The basic purpose of training is to impart complex knowledge to people who don’t have it. The source of that knowledge is, almost by definition, the Subject Matter Expert, or SME. The job of a training developer is to take information from an SME and create training. The idea that the SME can develop training by virtue of his expertise ignores the skills inherent in training. To understand why this is true, ask yourself why elite athletes in individual sports have personal coaches. If there’s someone who can help Tiger Woods be a better golfer, why isn’t this person out on the tour beating Tiger Woods? And no, it’s not because this person is a retired tour pro like Arnold Palmer or Jack Nicklaus. The answer is that being a great golfer and being a great golf coach are two different skill sets. It does not necessarily follow that Tiger Woods, when his golf career is over, will become a golf coach. The same could be said of Arnold Palmer or Jack Nicklaus. Maybe they could coach well and maybe they couldn’t. Using knowledge and skill effectively and cultivating them in others are separate talents that don’t necessarily reside in the same person.
Developing and delivering training are specific skill sets. Some of the worst training I have ever encountered is that which is developed and delivered by SMEs. I have developed training for tools sold by other companies because people we sent to get trained on those tools came back more confused than when they left. I have then seen the other company send their employees to us for training on their tools. Needless to say, the companies in question did not employ trainers or training developers.
The biggest difficulty for an SME in developing training is finding the bottom of the ladder. Usually, the SME will start at a level that’s well over the head of the student. It’s difficult to learn economics if you don’t know what money is. It’s difficult to analyze Shakespeare if you can’t read or if you don’t know anything about Elizabethan England. What the SME would consider remedial is usually paramount to the majority of students.

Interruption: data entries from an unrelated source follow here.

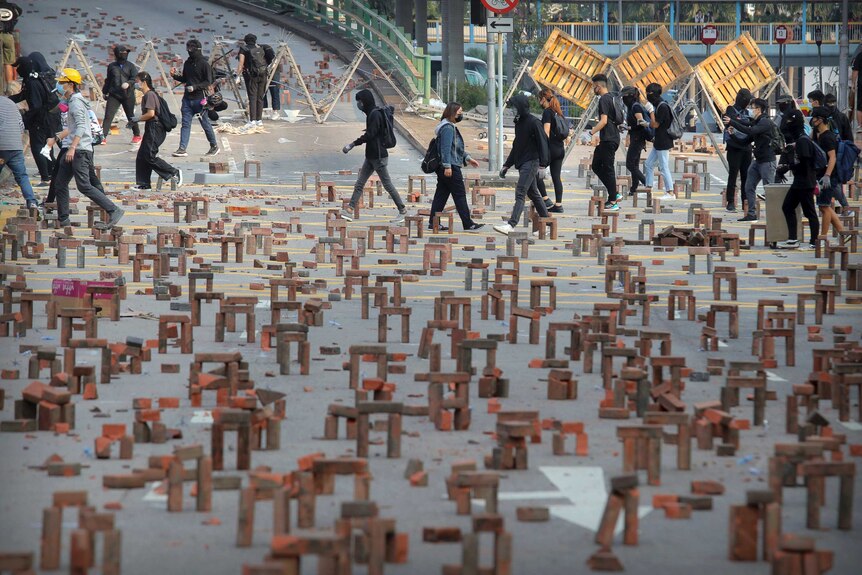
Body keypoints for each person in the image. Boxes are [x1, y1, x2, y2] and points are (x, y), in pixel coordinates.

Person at [51, 68, 123, 229]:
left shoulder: (76, 102)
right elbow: (72, 127)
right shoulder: (71, 101)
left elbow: (82, 127)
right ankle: (64, 220)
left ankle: (114, 210)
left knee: (83, 185)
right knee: (60, 183)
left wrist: (72, 148)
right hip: (74, 148)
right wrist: (59, 139)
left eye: (62, 83)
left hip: (80, 150)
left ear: (70, 84)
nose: (60, 86)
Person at [340, 89, 407, 224]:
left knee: (387, 185)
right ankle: (349, 210)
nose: (358, 104)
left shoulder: (374, 115)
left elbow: (370, 135)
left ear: (365, 102)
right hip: (371, 156)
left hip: (378, 156)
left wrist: (352, 144)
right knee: (359, 184)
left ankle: (402, 210)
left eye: (359, 101)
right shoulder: (371, 113)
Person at [492, 94, 551, 235]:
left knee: (520, 192)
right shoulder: (519, 123)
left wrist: (543, 164)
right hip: (523, 162)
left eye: (514, 107)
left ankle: (511, 225)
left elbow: (543, 143)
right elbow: (517, 145)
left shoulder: (534, 122)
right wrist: (507, 165)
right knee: (533, 193)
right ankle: (546, 225)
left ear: (520, 107)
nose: (512, 110)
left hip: (531, 162)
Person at [429, 102, 484, 232]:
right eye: (459, 112)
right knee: (459, 194)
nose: (461, 115)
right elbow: (446, 149)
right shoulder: (448, 128)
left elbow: (455, 149)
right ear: (452, 113)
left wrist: (468, 158)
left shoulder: (446, 126)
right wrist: (447, 166)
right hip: (451, 167)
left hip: (446, 166)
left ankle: (433, 222)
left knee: (441, 195)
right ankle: (468, 223)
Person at [723, 98, 777, 222]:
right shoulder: (756, 122)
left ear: (758, 109)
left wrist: (732, 121)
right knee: (748, 186)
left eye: (752, 108)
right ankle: (751, 214)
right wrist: (732, 135)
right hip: (757, 161)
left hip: (767, 161)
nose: (750, 110)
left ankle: (774, 216)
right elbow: (744, 141)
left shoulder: (765, 122)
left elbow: (749, 130)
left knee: (769, 190)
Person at [9, 53, 59, 186]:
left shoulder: (32, 82)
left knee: (37, 147)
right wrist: (6, 100)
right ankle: (51, 171)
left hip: (40, 118)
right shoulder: (33, 79)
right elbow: (23, 96)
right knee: (46, 145)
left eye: (19, 67)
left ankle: (46, 177)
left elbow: (36, 106)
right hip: (47, 117)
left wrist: (25, 119)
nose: (17, 70)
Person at [775, 110, 819, 249]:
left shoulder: (802, 141)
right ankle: (793, 238)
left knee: (810, 212)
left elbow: (805, 162)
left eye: (789, 121)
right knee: (787, 207)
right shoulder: (799, 140)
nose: (787, 124)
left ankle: (814, 241)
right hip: (799, 182)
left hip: (805, 183)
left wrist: (788, 166)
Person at [131, 71, 182, 191]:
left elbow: (151, 114)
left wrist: (137, 118)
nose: (136, 84)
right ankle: (144, 184)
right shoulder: (147, 95)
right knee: (142, 155)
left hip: (155, 127)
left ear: (144, 82)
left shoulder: (149, 95)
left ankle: (174, 172)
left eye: (138, 81)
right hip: (151, 126)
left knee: (149, 155)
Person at [170, 38, 219, 157]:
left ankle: (214, 146)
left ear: (197, 49)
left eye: (191, 48)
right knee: (185, 124)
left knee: (205, 123)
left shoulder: (204, 63)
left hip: (200, 99)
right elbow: (185, 79)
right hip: (187, 99)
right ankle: (182, 148)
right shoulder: (187, 63)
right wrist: (175, 76)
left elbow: (208, 81)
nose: (189, 51)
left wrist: (195, 87)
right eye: (188, 48)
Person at [588, 73, 621, 211]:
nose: (593, 90)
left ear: (599, 86)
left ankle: (613, 201)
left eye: (593, 87)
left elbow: (604, 121)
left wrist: (592, 132)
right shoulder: (612, 97)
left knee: (608, 169)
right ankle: (615, 193)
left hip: (609, 138)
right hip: (610, 138)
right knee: (596, 165)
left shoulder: (603, 100)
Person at [810, 106, 844, 239]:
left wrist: (827, 176)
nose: (812, 120)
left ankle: (823, 237)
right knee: (824, 206)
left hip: (828, 176)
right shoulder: (818, 135)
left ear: (820, 120)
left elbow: (833, 157)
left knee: (824, 206)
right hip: (821, 175)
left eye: (814, 118)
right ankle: (842, 232)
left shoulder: (827, 137)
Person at [0, 94, 38, 209]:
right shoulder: (10, 103)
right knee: (22, 176)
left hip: (2, 146)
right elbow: (21, 125)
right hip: (16, 146)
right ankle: (32, 202)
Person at [102, 45, 141, 145]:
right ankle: (103, 137)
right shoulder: (112, 66)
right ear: (117, 54)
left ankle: (137, 135)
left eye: (126, 52)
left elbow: (135, 78)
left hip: (128, 94)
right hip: (114, 94)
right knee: (108, 116)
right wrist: (104, 92)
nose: (125, 54)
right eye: (123, 52)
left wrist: (129, 83)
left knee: (130, 115)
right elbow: (108, 80)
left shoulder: (131, 66)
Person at [643, 83, 675, 201]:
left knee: (663, 166)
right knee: (648, 164)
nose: (647, 96)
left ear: (655, 94)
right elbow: (653, 124)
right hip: (659, 141)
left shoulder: (662, 107)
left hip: (664, 141)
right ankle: (648, 189)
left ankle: (670, 192)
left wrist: (651, 112)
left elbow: (655, 124)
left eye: (649, 93)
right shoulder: (659, 105)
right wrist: (646, 123)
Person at [724, 88, 753, 212]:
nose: (748, 103)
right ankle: (730, 201)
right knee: (733, 175)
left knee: (746, 176)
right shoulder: (730, 109)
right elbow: (728, 122)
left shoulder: (747, 112)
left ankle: (745, 201)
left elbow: (752, 124)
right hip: (734, 148)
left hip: (746, 147)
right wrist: (743, 122)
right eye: (746, 100)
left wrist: (738, 122)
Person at [536, 88, 566, 213]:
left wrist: (542, 148)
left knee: (535, 173)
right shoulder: (558, 112)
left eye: (539, 99)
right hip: (560, 149)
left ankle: (545, 198)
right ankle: (558, 205)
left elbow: (546, 132)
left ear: (543, 99)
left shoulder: (547, 112)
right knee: (556, 177)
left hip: (551, 149)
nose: (539, 102)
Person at [621, 86, 650, 199]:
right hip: (636, 137)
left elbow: (641, 123)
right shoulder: (632, 107)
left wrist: (629, 127)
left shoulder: (636, 107)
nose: (623, 99)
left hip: (638, 139)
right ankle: (634, 188)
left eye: (624, 96)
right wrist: (627, 127)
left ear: (630, 96)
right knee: (635, 164)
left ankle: (647, 182)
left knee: (630, 164)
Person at [235, 33, 268, 127]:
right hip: (263, 74)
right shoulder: (260, 49)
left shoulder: (244, 49)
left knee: (252, 97)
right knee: (260, 98)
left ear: (245, 40)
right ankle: (259, 120)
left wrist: (237, 75)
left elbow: (241, 63)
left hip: (251, 76)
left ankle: (252, 120)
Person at [0, 1, 21, 86]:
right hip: (8, 36)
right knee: (8, 63)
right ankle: (10, 86)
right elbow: (19, 12)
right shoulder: (11, 7)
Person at [261, 42, 281, 120]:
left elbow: (274, 61)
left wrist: (269, 69)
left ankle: (275, 111)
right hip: (262, 70)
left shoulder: (266, 48)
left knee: (274, 90)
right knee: (262, 91)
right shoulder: (252, 51)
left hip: (273, 70)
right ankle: (263, 110)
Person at [852, 48, 862, 132]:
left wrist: (853, 84)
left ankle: (860, 125)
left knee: (860, 106)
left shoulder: (859, 56)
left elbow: (855, 71)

Not only is it important to begin at a low level, it is important to begin slowly and gently, with exercises designed to build confidence by ensuring student success. Challenging exercises can come later to prevent boredom. But an inexperienced trainer lacking confidence as a presenter may seek to build his own confidence at the expense of the student. It is a poor instructor who feels a need to establish credibility in this way, but throw an SME with no training experience before a crowd, and that’s one of the likely outcomes.

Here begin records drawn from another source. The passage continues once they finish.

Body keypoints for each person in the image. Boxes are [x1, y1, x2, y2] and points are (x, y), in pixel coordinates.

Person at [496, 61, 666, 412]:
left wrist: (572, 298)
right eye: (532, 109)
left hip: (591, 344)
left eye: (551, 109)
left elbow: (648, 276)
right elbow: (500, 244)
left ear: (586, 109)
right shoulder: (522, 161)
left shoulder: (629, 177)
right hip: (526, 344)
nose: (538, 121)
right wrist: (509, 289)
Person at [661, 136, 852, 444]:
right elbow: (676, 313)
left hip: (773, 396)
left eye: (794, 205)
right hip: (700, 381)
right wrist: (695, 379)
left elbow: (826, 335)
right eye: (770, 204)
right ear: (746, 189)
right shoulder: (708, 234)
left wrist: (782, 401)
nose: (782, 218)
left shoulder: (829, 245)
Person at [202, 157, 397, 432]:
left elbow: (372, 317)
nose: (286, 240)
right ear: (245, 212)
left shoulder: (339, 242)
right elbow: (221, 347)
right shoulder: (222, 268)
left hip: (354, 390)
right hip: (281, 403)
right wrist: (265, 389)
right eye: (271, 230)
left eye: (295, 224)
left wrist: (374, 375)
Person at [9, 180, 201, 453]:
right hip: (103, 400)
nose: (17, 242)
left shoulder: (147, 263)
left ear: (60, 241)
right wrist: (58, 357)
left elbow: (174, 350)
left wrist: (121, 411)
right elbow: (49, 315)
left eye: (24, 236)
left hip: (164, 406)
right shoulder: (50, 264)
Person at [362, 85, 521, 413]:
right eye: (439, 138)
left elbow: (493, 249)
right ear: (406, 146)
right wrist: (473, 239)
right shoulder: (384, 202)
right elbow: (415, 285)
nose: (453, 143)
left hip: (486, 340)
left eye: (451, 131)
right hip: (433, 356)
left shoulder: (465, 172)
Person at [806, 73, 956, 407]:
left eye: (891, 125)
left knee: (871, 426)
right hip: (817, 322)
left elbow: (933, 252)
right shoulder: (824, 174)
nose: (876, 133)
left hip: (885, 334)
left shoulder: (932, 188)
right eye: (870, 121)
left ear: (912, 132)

On a similar note, I believe it would behoove a training designer to discourage SMEs from creating PowerPoint slides. Most people, including most SMEs, do not create very good PowerPoint slides. Also, as I have noted elsewhere, since PowerPoint slides are the first thing the students see, they should be created after everything else. The presentation is often only part of the training. The PowerPoint slides are a tool to facilitate the presentation, not the presentation itself.